The film, Judge Minty, is set within the Dredd universe, but doesn't actually star everyone's favorite Street Judge from Mega-City One. Instead, according to the summary on the movie's website, it tells the story of Judge Minty, a lesser-known character from the comics:
"The film will be based on Judge Minty, a character created by John Wagner and Mick McMahon. An aging Judge who is forced to 'retire' from the streets, mainly it seems because he has become too compassionate.
"He chooses to take 'The Long Walk' into the Cursed Earth, there 'to take law to the lawless'. The film will be based around his first experiences in the radioactive wastes."
Steven Sterlacchini, Judge Minty's director, took some time out of his busy schedule to talk to The Escapist about his movie. He explained that Minty was chosen as the starring character because, "I've always loved the character. His story stood out at the time because it showed a Judge with feelings. I think the main reason [I like him so much] is that a number of issues are touched upon in Minty's story, which will be mirrored in Judge Dredd's life much later on: namely doubts about the 'justice' system and 'The Long Walk.' It's also interesting to see the contrast between the tough Clint Eastwood style of Dredd (at the time) and the more Henry Fonda style of Minty."
Fans of Judge Dredd himself are also in for a treat: A young Joe Dredd will make an appearance in the film, played by comic artist Greg Staples.
The movie began production in 2008, and principal filming started last December. According to Sterlacchini, he's hoping to have the final 20-minute film ready for release (and, thus, convention appearances) by the end of this year or, "early 2011."
That said, the trailer looks great in spite of the fact that it's largely composed of "unfinished" (meaning it hasn't been properly graded with the correct effects, CGI, or cuts) footage. I asked Sterlacchini about how he was able to achieve such a high-quality look when this is a self-funded, non-profit project. "The high standards are achieved because many of the key team members are professionals giving their time for free," he said. "We can't really have 'investors', because there would be no direct financial return for their money. 'Supporters' would - of course - be very welcome.

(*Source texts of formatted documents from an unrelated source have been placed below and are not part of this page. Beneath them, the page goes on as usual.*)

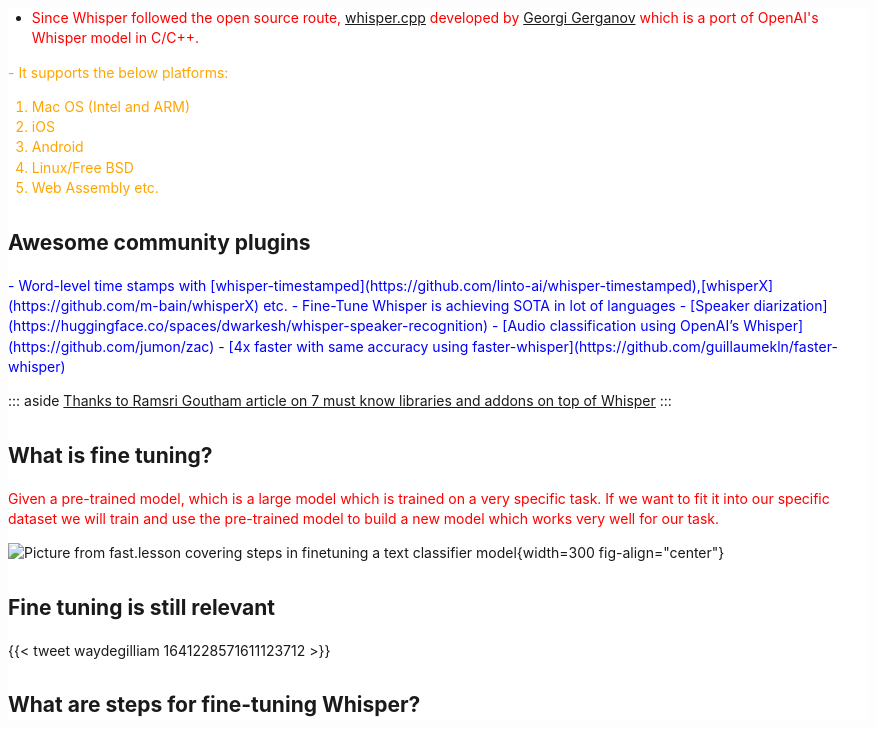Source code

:- <span style="color:red">Since Whisper followed the open source route, [whisper.cpp](https://github.com/ggerganov/whisper.cpp)
developed by [Georgi Gerganov](https://github.com/ggerganov) which is a port of OpenAI's 
Whisper model in C/C++.</span>

<span style="color:orange">
- It supports the below platforms:

1. Mac OS (Intel and ARM)
2. iOS
3. Android
4. Linux/Free BSD
5. Web Assembly etc.
</span>

## Awesome community plugins

<span style="color:blue">
- Word-level time stamps with [whisper-timestamped](https://github.com/linto-ai/whisper-timestamped),[whisperX](https://github.com/m-bain/whisperX) etc.
- Fine-Tune Whisper is achieving SOTA in lot of languages
- [Speaker diarization](https://huggingface.co/spaces/dwarkesh/whisper-speaker-recognition)
- [Audio classification using OpenAI’s Whisper](https://github.com/jumon/zac)
- [4x faster with same accuracy using faster-whisper](https://github.com/guillaumekln/faster-whisper)
</span>

::: aside
[Thanks to Ramsri Goutham article on 7 must know libraries and addons on top of Whisper](https://ramsrigoutham.medium.com/openais-whisper-7-must-know-libraries-and-add-ons-built-on-top-of-it-10825bd08f76)
:::

## What is fine tuning?

<span style="color:red">Given a pre-trained model, which is a large model which is trained
on a very specific task. If we want to fit it into our specific dataset we will train
and use the pre-trained model to build a new model which works very well for our task.</span>

![Picture from [fast.lesson](course.fast.ai/) covering steps in finetuning a text classifier model](https://raw.githubusercontent.com/fastai/fastbook/823b69e00aa1e1c1a45fe88bd346f11e8f89c1ff/images/att_00027.png){width=300 fig-align="center"}

## Fine tuning is still relevant

{{< tweet waydegilliam 1641228571611123712 >}}

## What are steps for fine-tuning Whisper?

"We're all 2000 A.D. fans and it's a real team effort. Daniel Carey-George has created the props and costumes, Stephen Green has produced all the digital imagery and effects (as well as filming the live footage), Barry Renshaw has illustrated the story boards and numerous concept boards, and Michael Carroll has worked with me on adapting the John Wagner story to the screen. We've all had creative input in the story and direction of the project.
"[I can't forget to mention] Edmund Dehn, who is perfect for the main roll of Judge Minty and has agreed to play the part at a reduced rate, as long as we can fit around his numerous other acting commitments. His presence on set has helped everyone raise their game to match his performance."
Sterlacchini even admitted to liking some parts of the 1995 movie, mainly tied to production work like the CGI for the city blocks, the ABC Warrior that Rico used, and Mean Angel's character design. Not only that, but, "Steve Green has even given a nod to the 'Hall of Justice' from the Stallone film in our project."
When asked about the upcoming Dredd movie, Sterlacchini was pretty enthusiastic, too. "As fans," he said, "we're all looking forward to the new official Dredd film. I think the fact that Judge Minty is likely to be a more direct comic book translation that focuses on a minor character instead of Dredd - and is mainly set in an alternative location - will allow us to produce something different.
"So hopefully we won't be completely overshadowed by what promises to be an excellent official film. Hopefully the increased Dredd interest will help us, and perhaps in our own little way we can add to that interest."
Based on Sterlacchini's responses, it feels like Judge Minty is meant to be both a film and a love letter to a subject that its production crew adores. Even though the imagery in the trailer isn't finished work, it looks great, and I personally can't wait to see the final product.